Wednesday, 4 August 2010
I have four hours to kill on the train to Bristol.
In my bag I have a copy of Will Eisner's Comics and Sequential Art and the second issue of Robert Sergel's ongoing series Eschew. I re-read Sergel’s comic for the third time in two days and begin to compose my thoughts in scribbled bursts on an A4 notepad. The British countryside hurtles by largely unnoticed, muted and distant, framed by a thick pane of glass that sits between me and the outside world. Doncaster, Sheffield and Derby stations come and go, but I'm far too engrossed in Eisner's instructional book to track our steady progress South.
I've always been fascinated by the mechanics of comics, particularly their ability to convey information in ways that other mediums cannot. Their fusion of text and image gives rise to a whole host of creative possibilities that simply don't exist anywhere else. To my mind, much of what makes comics so unique boils down to their use of time, or to be more precise, their division of time on the page.
Charting the passage of time is something that Eisner explains with great eloquence, using simple yet effective examples to illustrate how an artist's approach can profoundly affect the way a story is perceived. In comics, Eisner explains, six panels could be used to depict a two minute action scene, but equally, those very same panels could be used to chronicle the passing of an entire era.
By changing key visual cues, an author can quite literally expand or contract time at will. Something as simple as charting the progress of two figures walking down the seafront, as in Alan Moore and Eddie Campbell’s From Hell, does a splendid job of illustrating the passage of time over the course of six panels. As a reader of comics, it’s easy to take these techniques for granted, but for a creator of comics, Eisner’s lessons represent the most fundamental of tools available to an artist.
Setting Eisner’s book aside for a moment, I attempt to enunciate what it is that grabs me about Sergel’s work. The words "bold and distinctive" appear on my notepad, but they don't really begin to sum up his elegant line art or refined use of pacing. I spend a good ten minutes flicking through the comic again, mentally dissecting its contents, turning over Eisner’s myriad examples in my mind.

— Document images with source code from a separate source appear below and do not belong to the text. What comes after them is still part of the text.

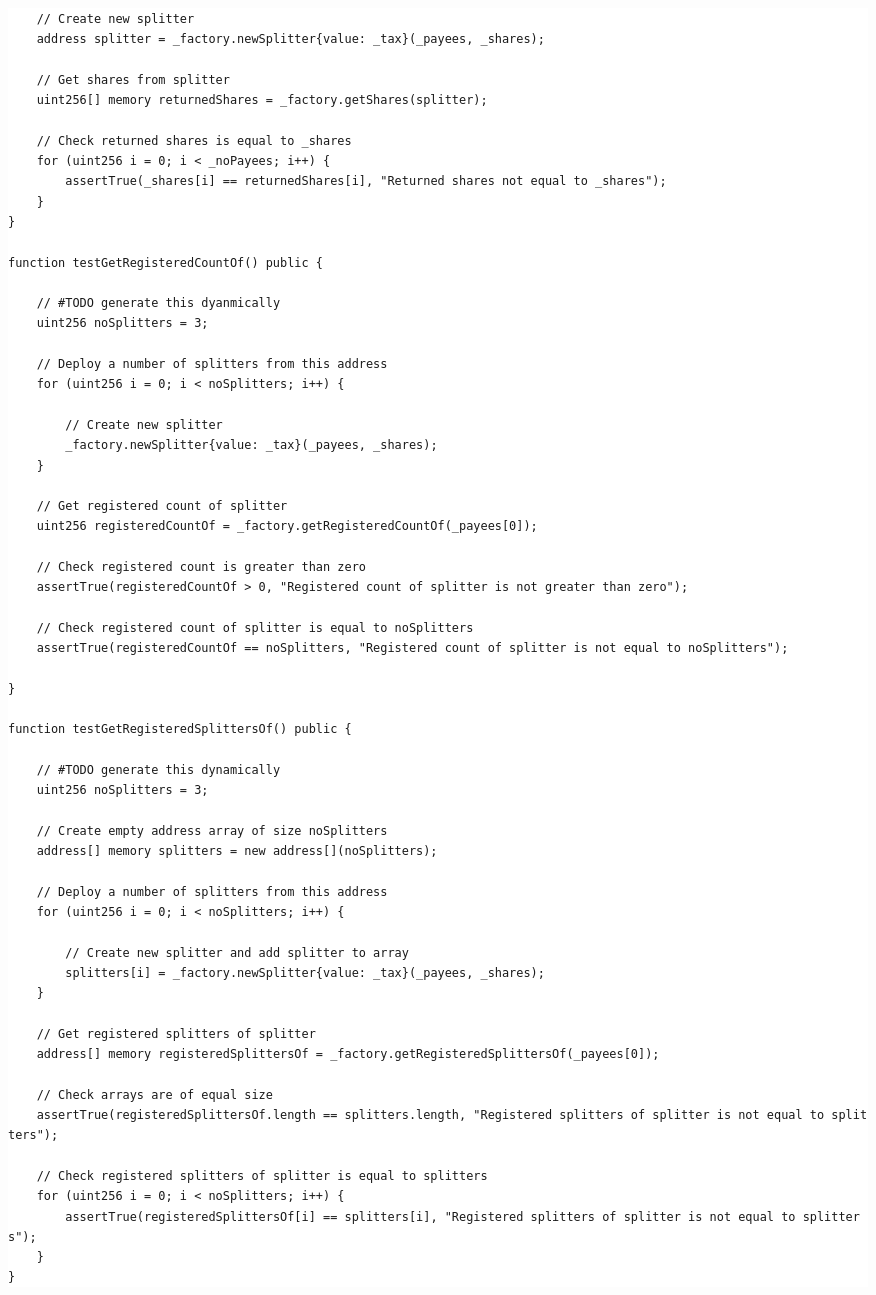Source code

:         // Create new splitter
        address splitter = _factory.newSplitter{value: _tax}(_payees, _shares); 

        // Get shares from splitter
        uint256[] memory returnedShares = _factory.getShares(splitter);

        // Check returned shares is equal to _shares
        for (uint256 i = 0; i < _noPayees; i++) {
            assertTrue(_shares[i] == returnedShares[i], "Returned shares not equal to _shares");
        }
    }

    function testGetRegisteredCountOf() public {
        
        // #TODO generate this dyanmically
        uint256 noSplitters = 3;
        
        // Deploy a number of splitters from this address
        for (uint256 i = 0; i < noSplitters; i++) {

            // Create new splitter
            _factory.newSplitter{value: _tax}(_payees, _shares); 
        }

        // Get registered count of splitter
        uint256 registeredCountOf = _factory.getRegisteredCountOf(_payees[0]);

        // Check registered count is greater than zero
        assertTrue(registeredCountOf > 0, "Registered count of splitter is not greater than zero");

        // Check registered count of splitter is equal to noSplitters
        assertTrue(registeredCountOf == noSplitters, "Registered count of splitter is not equal to noSplitters");
        
    }

    function testGetRegisteredSplittersOf() public {

        // #TODO generate this dynamically
        uint256 noSplitters = 3;

        // Create empty address array of size noSplitters
        address[] memory splitters = new address[](noSplitters);
        
        // Deploy a number of splitters from this address
        for (uint256 i = 0; i < noSplitters; i++) {

            // Create new splitter and add splitter to array
            splitters[i] = _factory.newSplitter{value: _tax}(_payees, _shares); 
        }

        // Get registered splitters of splitter
        address[] memory registeredSplittersOf = _factory.getRegisteredSplittersOf(_payees[0]);

        // Check arrays are of equal size
        assertTrue(registeredSplittersOf.length == splitters.length, "Registered splitters of splitter is not equal to splitters");

        // Check registered splitters of splitter is equal to splitters
        for (uint256 i = 0; i < noSplitters; i++) {
            assertTrue(registeredSplittersOf[i] == splitters[i], "Registered splitters of splitter is not equal to splitters");
        }
    }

I keep coming back to Sergel’s panel arrangements, those carefully crafted static images that meter out his stories with the precision of a metronome. The beauty of Sergel's work lies in its careful use of layout and timing; in its formalisation of the everyday, transforming the mundane into a series of taught parallel lines and carefully crafted geometric forms.
'Disgusting Human Being', for example, is a 'tell it like it is' one pager that sees Sergel picking the scum from between his toes, going about his daily business, then later realising that his hands are utterly filthy. Likewise, 'My famous grey sweatshirt' chronicles the author's long standing love affair with a particular sweatshirt, drawing on the common experience of that one precious item of clothing that you get a little too attached to. Most amusing of all is Sergel’s subsequent search for a replacement, whereby his cartoon self is subjected to the horrors of his local American Apparel. It's funny, keenly observed stuff, but as good as these shorter pieces are, it’s the closing chapter of Eschew which makes a lasting impression.

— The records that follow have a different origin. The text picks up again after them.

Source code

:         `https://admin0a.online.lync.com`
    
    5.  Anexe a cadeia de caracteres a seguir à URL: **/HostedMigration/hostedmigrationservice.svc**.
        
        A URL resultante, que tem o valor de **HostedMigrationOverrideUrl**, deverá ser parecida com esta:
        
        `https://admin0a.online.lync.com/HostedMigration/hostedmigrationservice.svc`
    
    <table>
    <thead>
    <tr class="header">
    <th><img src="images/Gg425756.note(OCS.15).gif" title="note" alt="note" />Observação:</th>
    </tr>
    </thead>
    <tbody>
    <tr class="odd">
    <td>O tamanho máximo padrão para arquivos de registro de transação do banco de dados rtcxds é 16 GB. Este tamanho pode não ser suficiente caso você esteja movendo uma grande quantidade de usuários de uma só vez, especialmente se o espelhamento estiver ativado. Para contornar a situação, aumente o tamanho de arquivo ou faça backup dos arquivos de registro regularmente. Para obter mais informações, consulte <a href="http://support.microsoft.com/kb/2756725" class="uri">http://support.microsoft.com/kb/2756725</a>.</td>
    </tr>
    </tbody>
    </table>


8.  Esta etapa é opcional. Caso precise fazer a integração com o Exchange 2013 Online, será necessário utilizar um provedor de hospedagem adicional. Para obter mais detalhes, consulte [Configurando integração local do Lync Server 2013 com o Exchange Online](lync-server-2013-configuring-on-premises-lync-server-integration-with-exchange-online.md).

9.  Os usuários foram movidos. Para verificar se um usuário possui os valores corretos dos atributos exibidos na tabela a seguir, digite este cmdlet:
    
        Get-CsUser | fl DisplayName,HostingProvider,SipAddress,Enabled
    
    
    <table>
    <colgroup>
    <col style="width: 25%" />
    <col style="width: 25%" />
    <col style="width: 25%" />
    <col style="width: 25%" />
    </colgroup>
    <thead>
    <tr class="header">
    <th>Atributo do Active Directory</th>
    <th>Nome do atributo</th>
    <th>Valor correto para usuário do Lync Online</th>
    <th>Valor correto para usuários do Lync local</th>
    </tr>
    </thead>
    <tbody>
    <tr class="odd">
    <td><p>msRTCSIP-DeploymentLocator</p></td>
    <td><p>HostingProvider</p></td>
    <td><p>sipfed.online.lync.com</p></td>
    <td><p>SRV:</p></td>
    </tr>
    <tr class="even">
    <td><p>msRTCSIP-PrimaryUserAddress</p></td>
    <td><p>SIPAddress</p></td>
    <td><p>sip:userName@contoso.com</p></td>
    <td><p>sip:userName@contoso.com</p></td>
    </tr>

'Up Up Down Down' deals with a vivid, introspective flashback to what I presume to be Sergel's youth. The comic cycles through a series of visual triggers, focusing on recurring circular motifs, as if methodically unearthing memories panel by panel. This seemingly abstract exercise in pattern recognition comes full circle when Sergel discovers his old Nintendo sitting in a cardboard box. Our attention is drawn to the A/B buttons of the joypad, which in turn become the doorbell to Sergel's old family home. Acting as a metaphorical anchor to the past, the discarded games console gives us a fleeting glimpse of a tragic accident that results in the death of a friend.
In an effort to reconcile the memories triggered by the discovery of the Nintendo, Sergel hooks it up for a game. When he turns the machine on, the intro screen to Super Mario flickers to life but quickly degenerates into a mess of distorted pixels and glitches. The television becomes a torrid reminder of the lingering guilt caught up with the console. Plaintively Sergel packs away the Nintendo and throws it out, ending the comic with a pensive full page splash.
Eschew concludes with an air of sadness and regret, and I'm once again drawn to Sergel’s careful delineation of time; his ability to alter the pace of events with little more than the careful division of a page.
When 'Up Up Down Down' concludes, it's as if time has slowed to a crawl. As the world of fiction slowly recedes, the reader is left to consider all that's just transpired.
Sergel, like Eisner before him, understands the importance of pacing. Moreover, he fully grasps the impact that a shift in tempo can have upon a story. ‘Up Up Down Down’ hits as hard as it does because it unfolds slowly using a series of elongated panels. In contrast to everything else in Eschew, it feels distinctly open and contemplative, much of which is down to Sergel’s carefully devised page layouts.
It’s always a pleasure to see comics executed with this level of care and attention, and with Eschew Sergel has provided us with yet another fine example of their ability to communicate deep and meaningful experiences.